Categories
Music

This is the Stones concert I would like to go to!!

Sloan excited to open for Stones
HALIFAX – It’s a big deal when guitar pop quartet Sloan returns home to Halifax to play a show, but opening for The Rolling Stones on the Halifax Common has to be the biggest deal yet.
Not only is it exciting, but there’s something poetic about the event and the locale for guitarist Jay Ferguson, who began his musical career 20 years ago with his first band Deluxe Boys just, if you’ll excuse the pun, a stone’s throw away.
“I got an e-mail from Walter Kemp the other day, who was the first drummer for the Deluxe Boys,” Ferguson explains over the phone from Toronto. “He couldn’t believe we’re playing with The Rolling Stones, because kitty-corner to the Commons is Walter’s house, where we had our very first practice in the living room, right behind the Holiday Inn on Pepperell.
“It was John Gould, Walter and myself, with Walter’s grandfather sitting in the dining room very disgruntled while we plowed through
Route 66. So it’s kind of come full circle, from covering the Stones in Walter’s living room to opening for them across the street.”
Saturday’s show won’t be Sloan’s first encounter with the Stones the band was asked to open for them for two nights in Boston in January — but playing in front of tens of thousands of fellow Maritimers is still not the sort of experience you take lightly.
“It’s surreal for me, for sure, but pretty exciting. My joke is, ‘Yeah, the Stones, we already played with them, whatever,’ ” laughs Ferguson. “But those two shows in Boston were fantastic. We got to meet them, and it was outrageous seeing them face to face, it’s a pretty big thing. Obviously to them it’s “Yeah, whatever.’ But to me, who’s been a Stones fan for the better part of 25 years or something like that, it’s pretty exciting. I mean, they were lovely, and they were gentlemen, and it was very thoughtful that we got on the Halifax lineup.
“I’m sure it’s not like Mick Jagger’s pounding the table saying, “We must have Sloan back! They were such lovely lads!’ It has more to do with promoters and all that. But I think our band was easy to deal with, and we got along with their crew, and it was more like, “Hey, it’s Sloan’s hometown, let’s have them back.’ So it’s a very nice feeling being invited back to play with The Rolling Stones.”
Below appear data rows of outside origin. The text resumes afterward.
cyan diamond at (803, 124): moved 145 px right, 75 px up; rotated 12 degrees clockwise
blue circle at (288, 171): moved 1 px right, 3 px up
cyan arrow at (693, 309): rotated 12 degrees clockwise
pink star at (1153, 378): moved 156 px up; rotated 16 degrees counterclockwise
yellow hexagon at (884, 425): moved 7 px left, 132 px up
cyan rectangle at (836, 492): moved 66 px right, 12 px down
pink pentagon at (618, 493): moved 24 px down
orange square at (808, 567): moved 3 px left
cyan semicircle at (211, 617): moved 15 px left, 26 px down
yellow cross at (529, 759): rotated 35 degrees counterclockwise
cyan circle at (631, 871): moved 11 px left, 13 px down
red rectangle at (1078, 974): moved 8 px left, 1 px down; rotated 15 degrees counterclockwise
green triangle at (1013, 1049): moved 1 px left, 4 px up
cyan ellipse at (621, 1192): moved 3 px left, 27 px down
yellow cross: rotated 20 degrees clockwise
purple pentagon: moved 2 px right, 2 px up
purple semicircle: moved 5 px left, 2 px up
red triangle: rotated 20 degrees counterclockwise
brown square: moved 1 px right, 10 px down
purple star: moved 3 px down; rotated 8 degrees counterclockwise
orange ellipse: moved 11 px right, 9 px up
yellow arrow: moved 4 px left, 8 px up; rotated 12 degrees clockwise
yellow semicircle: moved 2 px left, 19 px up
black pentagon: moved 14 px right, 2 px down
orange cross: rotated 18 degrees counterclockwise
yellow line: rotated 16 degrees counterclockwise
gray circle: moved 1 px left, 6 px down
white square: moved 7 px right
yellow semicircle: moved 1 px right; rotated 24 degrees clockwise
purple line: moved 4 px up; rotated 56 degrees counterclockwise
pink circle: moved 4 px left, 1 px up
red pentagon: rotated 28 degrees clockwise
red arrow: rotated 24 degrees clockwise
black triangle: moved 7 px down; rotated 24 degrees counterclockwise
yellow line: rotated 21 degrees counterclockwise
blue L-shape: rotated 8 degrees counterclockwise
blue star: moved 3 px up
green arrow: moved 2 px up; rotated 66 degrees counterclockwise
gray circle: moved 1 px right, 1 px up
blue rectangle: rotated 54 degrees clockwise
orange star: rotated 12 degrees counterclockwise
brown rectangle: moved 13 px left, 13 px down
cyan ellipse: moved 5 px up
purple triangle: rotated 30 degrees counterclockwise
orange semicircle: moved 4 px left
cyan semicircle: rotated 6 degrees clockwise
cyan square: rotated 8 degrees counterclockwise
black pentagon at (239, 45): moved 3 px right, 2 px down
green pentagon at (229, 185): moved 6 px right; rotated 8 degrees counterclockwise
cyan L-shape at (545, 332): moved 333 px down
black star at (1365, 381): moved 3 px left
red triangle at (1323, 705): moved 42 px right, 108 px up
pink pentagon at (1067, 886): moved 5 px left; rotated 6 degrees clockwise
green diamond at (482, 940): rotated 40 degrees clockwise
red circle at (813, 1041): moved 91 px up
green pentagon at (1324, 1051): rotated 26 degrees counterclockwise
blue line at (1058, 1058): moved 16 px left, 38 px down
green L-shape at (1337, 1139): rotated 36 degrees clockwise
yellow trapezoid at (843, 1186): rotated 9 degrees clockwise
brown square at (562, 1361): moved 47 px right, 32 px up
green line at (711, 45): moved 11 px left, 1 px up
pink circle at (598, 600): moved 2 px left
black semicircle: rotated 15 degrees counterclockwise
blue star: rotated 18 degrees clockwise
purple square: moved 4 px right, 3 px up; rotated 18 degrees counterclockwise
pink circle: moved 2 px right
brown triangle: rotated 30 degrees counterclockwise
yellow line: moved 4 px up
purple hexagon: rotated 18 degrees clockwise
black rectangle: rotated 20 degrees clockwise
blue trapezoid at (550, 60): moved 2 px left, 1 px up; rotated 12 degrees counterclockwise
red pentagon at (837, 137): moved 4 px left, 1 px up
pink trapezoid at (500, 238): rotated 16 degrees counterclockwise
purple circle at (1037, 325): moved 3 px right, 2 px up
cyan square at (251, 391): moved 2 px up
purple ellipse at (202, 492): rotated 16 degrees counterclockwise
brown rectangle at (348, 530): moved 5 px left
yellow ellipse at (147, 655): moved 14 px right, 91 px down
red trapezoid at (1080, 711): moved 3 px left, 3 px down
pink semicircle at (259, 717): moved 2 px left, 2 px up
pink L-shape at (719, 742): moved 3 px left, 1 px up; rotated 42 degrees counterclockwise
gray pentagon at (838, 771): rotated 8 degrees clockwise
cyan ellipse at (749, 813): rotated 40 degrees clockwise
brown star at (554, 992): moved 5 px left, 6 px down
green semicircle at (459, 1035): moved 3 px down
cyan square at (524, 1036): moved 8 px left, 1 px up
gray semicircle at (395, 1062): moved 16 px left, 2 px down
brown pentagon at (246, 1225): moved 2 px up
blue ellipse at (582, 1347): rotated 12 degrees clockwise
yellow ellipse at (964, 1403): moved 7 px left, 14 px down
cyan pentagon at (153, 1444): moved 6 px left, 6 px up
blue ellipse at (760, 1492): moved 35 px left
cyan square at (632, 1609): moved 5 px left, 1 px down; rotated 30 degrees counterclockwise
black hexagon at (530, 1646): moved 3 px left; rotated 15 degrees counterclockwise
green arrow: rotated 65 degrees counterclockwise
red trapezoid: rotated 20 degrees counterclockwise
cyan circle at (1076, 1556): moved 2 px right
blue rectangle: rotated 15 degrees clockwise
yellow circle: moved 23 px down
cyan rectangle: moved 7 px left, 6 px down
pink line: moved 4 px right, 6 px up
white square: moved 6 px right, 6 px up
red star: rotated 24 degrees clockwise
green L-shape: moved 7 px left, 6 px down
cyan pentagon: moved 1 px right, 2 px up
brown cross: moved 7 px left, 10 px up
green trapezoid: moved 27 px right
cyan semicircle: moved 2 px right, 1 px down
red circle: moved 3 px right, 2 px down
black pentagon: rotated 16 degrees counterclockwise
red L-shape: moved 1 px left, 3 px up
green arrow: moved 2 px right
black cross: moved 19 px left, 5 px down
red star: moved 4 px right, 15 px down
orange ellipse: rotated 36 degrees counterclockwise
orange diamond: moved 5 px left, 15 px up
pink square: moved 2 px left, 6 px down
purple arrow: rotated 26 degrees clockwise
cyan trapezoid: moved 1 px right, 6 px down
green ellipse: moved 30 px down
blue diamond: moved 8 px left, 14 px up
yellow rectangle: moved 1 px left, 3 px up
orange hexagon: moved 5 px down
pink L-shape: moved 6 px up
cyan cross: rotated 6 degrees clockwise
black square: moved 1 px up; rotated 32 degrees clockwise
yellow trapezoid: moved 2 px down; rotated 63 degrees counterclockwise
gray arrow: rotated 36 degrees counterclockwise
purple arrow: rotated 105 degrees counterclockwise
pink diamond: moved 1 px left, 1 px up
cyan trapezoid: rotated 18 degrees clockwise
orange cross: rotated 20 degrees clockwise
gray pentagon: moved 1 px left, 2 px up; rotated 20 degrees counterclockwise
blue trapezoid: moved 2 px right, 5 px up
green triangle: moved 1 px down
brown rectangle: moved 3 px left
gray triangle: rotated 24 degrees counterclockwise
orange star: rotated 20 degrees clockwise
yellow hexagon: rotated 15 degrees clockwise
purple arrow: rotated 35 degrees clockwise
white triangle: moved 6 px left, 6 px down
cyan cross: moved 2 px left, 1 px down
The other big news for Sloan this week is the release on Tuesday of its first CD of new material in three years, the mammoth 30-song collection Never Hear the End of It.
The album sees the return of drummer Andrew Scott to the songwriting fold and bears a cornucopia of styles ranging from pop to psychedelia, in a broader display of the members’ personal tastes than the power-chord packed Action Pact, released in 2003.
After having a couple of years to write new songs, Sloan started making the record in February in its warehouse rehearsal space with live soundman Nick Detoro taking over production duties. Recording continued over the summer, with new songs being added all the time, and then it was time to take care of the artwork and photos, followed by rehearsing for the upcoming shows.
“I’m actually looking forward to touring, because it’ll be like a vacation,” says Ferguson. ” I’m just going to zone out and watch movies and relax when we’re not playing. I have to get out of town to relax, basically.”
The first taste of Never Hear the End of It was Ferguson’s catchy single Who Taught You to Live Like That, which he describes as a cross between T-Rex and Instant Karma. But the record also veers from the pure aggression of Patrick Pentland’s Hardcore (“Patrick was wondering if we should do it, and we said, “Yeah!’ “) to Scott’s trippy Golden Eyes. “It might take longer to get into, but that doesn’t bother me,” says Ferguson of the record whose title is a sly wink at its 72-minute length. “I think it’ll have a longer life because of that.
“I like the idea that on the White Album, The Beatles did things that were really outside of the box, like Honey Pie, which sounded like something from the ’20s. So doing something like Hardcore is the other extreme. I was really into the idea of making an album that is all over the place, changing from song to song, with really short songs, and some longer songs, and having it all connected up.
“I think we wanted to do something new, for fun, and it made sense because there were so many songs to choose from. And Chris and I had both fantasized about doing a double album at some point.”
So this week Sloan fans get two fantasies at the same time.